**Activity:** Can you copy out the stretch of the listing from its first line through the line containing "Viajeros de la luz", including both of those lines, reproducing each line character for character?

======== Data extracts

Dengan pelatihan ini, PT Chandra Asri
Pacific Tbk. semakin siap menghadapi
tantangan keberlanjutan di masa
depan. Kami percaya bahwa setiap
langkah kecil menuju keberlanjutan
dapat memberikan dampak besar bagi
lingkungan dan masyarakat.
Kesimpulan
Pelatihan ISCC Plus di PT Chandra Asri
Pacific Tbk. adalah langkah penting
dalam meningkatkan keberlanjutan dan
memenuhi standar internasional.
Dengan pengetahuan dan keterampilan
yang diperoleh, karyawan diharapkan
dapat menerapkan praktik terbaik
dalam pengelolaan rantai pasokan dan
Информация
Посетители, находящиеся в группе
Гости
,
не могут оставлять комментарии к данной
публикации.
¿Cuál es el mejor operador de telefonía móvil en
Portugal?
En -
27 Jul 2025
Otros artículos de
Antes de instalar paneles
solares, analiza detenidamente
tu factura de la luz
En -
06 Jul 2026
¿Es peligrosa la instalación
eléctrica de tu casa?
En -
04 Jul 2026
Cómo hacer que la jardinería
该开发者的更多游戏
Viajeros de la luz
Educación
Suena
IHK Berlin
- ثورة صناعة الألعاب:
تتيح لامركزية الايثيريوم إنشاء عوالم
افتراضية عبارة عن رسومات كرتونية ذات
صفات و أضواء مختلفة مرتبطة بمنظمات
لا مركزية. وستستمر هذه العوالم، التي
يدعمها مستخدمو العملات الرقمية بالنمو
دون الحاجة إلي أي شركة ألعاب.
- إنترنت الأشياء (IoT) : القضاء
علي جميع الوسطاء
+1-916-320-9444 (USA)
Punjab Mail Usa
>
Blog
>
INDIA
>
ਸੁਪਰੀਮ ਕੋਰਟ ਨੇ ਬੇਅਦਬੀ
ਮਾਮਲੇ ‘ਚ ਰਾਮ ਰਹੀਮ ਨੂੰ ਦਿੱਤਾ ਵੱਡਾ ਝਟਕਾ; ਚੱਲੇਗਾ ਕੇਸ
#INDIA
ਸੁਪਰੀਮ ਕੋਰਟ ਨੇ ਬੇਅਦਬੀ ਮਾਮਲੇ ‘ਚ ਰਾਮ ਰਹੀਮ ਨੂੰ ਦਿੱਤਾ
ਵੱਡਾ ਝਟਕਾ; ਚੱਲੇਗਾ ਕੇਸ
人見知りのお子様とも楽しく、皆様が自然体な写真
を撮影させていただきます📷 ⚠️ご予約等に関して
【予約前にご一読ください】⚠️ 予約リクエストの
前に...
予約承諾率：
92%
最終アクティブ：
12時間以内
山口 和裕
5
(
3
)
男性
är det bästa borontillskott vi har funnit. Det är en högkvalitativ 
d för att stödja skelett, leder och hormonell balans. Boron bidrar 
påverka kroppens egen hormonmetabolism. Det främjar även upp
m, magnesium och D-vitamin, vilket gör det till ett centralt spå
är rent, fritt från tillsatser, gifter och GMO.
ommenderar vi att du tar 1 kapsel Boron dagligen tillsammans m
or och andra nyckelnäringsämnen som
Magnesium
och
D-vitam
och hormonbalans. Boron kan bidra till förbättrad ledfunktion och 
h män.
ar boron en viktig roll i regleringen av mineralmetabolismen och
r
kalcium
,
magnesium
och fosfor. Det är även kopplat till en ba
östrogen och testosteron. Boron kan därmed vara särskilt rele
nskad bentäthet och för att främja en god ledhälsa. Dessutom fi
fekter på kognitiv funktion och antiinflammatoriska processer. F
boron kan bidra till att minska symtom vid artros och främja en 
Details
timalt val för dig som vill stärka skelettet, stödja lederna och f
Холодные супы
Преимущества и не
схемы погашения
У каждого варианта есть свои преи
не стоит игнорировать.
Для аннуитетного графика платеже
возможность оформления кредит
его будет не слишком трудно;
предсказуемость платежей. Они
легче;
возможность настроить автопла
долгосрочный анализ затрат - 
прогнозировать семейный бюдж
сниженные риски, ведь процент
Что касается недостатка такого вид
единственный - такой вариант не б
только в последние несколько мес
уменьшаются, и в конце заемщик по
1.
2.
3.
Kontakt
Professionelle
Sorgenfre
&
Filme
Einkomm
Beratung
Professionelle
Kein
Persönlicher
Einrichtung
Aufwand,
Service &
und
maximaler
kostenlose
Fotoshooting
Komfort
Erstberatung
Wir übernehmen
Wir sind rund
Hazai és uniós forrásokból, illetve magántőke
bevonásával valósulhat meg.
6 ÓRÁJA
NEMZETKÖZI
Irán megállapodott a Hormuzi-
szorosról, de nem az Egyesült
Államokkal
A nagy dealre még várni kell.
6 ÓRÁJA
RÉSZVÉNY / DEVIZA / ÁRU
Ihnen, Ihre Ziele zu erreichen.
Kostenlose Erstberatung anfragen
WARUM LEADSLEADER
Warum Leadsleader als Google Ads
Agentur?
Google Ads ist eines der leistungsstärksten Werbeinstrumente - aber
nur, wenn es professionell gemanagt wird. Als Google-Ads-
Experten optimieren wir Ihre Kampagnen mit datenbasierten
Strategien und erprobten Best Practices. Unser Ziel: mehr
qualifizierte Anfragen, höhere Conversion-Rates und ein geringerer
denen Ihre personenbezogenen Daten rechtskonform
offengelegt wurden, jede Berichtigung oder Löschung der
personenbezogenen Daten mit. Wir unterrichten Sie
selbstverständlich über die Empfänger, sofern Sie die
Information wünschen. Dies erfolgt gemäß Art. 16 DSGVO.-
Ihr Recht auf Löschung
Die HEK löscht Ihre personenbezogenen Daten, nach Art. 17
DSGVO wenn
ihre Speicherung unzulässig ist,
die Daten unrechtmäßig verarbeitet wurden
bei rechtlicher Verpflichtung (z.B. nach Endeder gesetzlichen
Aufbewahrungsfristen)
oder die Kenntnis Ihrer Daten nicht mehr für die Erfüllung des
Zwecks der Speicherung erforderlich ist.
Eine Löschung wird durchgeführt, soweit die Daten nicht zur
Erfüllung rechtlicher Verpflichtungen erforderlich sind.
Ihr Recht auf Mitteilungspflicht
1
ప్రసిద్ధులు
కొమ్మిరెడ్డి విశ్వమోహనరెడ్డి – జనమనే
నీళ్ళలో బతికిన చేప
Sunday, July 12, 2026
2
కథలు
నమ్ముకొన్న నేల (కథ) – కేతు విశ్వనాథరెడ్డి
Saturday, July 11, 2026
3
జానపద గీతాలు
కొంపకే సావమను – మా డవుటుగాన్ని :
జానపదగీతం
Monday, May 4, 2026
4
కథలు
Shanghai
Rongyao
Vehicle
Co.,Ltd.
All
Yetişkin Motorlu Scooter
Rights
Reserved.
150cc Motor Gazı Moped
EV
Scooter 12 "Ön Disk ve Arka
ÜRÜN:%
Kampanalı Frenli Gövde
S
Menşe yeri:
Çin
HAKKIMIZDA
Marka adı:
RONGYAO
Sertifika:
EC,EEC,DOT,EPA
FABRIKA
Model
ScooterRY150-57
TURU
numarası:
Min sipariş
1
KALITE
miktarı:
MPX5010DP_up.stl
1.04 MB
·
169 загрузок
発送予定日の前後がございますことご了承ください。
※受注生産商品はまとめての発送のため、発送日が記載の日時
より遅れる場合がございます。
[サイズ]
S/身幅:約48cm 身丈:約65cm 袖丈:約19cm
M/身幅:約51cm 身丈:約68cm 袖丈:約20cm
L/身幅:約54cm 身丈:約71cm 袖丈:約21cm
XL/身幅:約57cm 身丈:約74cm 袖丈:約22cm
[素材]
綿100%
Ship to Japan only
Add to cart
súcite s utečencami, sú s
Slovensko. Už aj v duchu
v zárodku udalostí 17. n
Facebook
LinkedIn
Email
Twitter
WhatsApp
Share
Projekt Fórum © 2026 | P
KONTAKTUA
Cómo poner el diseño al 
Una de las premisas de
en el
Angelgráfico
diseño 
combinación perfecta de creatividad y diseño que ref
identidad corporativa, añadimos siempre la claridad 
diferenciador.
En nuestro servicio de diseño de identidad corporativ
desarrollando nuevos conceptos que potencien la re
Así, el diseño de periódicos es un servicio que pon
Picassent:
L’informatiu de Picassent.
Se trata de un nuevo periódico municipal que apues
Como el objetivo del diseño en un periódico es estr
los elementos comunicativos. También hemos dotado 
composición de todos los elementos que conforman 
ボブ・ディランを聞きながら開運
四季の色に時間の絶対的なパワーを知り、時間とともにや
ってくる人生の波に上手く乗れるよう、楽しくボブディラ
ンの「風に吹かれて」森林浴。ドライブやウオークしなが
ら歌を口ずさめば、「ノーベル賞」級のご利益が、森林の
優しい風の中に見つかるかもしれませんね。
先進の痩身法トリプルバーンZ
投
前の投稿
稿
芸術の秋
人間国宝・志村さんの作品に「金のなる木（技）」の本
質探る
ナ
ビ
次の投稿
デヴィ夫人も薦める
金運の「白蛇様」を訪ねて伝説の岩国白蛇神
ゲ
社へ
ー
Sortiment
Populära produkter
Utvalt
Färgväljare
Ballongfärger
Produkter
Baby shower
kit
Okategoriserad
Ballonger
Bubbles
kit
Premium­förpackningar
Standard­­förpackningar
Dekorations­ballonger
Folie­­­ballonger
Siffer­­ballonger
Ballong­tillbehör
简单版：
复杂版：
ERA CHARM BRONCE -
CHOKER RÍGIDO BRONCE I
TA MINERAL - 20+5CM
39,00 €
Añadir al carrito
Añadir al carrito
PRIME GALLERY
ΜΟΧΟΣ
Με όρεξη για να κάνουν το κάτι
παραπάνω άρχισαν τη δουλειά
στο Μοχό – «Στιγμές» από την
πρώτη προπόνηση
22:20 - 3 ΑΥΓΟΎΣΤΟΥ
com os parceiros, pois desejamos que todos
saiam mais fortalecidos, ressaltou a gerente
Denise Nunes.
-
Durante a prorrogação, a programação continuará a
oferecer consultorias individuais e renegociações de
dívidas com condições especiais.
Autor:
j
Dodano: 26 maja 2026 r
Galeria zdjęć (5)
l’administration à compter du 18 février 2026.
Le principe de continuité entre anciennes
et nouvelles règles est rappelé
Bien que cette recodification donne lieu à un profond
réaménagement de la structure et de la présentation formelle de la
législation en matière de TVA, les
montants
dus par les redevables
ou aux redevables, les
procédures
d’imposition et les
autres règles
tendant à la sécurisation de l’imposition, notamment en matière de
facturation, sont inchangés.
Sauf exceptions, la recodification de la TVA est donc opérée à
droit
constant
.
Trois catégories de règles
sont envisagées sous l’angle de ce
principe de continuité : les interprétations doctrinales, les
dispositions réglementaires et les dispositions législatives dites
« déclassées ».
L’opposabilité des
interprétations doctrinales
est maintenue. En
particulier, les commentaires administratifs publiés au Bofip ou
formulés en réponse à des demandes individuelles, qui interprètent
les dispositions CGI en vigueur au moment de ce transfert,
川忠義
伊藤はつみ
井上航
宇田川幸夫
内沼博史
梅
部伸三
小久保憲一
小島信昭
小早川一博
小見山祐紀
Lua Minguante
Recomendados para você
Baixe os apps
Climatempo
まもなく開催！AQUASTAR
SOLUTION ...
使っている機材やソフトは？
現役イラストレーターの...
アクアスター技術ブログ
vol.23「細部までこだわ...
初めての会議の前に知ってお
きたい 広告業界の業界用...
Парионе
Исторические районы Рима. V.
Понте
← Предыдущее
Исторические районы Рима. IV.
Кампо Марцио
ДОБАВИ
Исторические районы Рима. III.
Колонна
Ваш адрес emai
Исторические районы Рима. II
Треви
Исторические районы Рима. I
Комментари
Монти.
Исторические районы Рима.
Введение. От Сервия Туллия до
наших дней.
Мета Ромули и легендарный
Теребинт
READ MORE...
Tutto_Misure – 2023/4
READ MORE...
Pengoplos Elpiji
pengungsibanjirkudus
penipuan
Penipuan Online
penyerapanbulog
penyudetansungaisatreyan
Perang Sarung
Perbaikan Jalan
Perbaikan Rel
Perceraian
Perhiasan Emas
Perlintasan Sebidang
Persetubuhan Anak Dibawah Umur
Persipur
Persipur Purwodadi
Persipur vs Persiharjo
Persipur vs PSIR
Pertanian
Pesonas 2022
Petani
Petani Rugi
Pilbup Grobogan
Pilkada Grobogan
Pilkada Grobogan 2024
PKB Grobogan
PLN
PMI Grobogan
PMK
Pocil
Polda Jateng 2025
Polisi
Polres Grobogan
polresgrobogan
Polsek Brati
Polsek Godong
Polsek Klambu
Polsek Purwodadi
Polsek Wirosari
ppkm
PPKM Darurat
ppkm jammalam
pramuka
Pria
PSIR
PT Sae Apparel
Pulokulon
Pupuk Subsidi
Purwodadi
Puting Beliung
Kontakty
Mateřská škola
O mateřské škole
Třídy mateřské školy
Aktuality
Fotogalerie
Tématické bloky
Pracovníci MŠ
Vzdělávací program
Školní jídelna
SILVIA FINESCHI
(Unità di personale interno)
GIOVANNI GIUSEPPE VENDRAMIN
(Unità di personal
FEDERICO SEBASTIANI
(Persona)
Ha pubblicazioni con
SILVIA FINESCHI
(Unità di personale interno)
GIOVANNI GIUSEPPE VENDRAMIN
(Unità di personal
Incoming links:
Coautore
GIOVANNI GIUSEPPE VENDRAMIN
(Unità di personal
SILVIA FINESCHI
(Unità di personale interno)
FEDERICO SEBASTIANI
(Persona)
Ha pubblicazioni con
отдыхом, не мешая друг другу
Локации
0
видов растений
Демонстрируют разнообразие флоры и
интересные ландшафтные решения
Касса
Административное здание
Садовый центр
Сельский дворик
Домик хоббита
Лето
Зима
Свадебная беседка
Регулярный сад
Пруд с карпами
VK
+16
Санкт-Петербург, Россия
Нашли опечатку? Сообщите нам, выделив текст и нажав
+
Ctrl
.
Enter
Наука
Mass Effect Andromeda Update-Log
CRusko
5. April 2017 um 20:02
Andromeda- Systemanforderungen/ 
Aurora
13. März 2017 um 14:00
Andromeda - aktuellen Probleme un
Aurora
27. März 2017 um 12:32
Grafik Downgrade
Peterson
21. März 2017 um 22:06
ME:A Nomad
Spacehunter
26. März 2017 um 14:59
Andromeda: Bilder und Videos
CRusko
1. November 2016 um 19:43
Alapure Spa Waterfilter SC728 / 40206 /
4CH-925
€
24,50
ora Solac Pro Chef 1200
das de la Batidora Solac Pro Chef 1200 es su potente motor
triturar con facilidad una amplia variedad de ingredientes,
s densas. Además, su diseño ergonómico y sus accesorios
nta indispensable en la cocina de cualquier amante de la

================

**Solution for this problem:**
Dengan pelatihan ini, PT Chandra Asri
Pacific Tbk. semakin siap menghadapi
tantangan keberlanjutan di masa
depan. Kami percaya bahwa setiap
langkah kecil menuju keberlanjutan
dapat memberikan dampak besar bagi
lingkungan dan masyarakat.
Kesimpulan
Pelatihan ISCC Plus di PT Chandra Asri
Pacific Tbk. adalah langkah penting
dalam meningkatkan keberlanjutan dan
memenuhi standar internasional.
Dengan pengetahuan dan keterampilan
yang diperoleh, karyawan diharapkan
dapat menerapkan praktik terbaik
dalam pengelolaan rantai pasokan dan
Информация
Посетители, находящиеся в группе
Гости
,
не могут оставлять комментарии к данной
публикации.
¿Cuál es el mejor operador de telefonía móvil en
Portugal?
En -
27 Jul 2025
Otros artículos de
Antes de instalar paneles
solares, analiza detenidamente
tu factura de la luz
En -
06 Jul 2026
¿Es peligrosa la instalación
eléctrica de tu casa?
En -
04 Jul 2026
Cómo hacer que la jardinería
该开发者的更多游戏
Viajeros de la luz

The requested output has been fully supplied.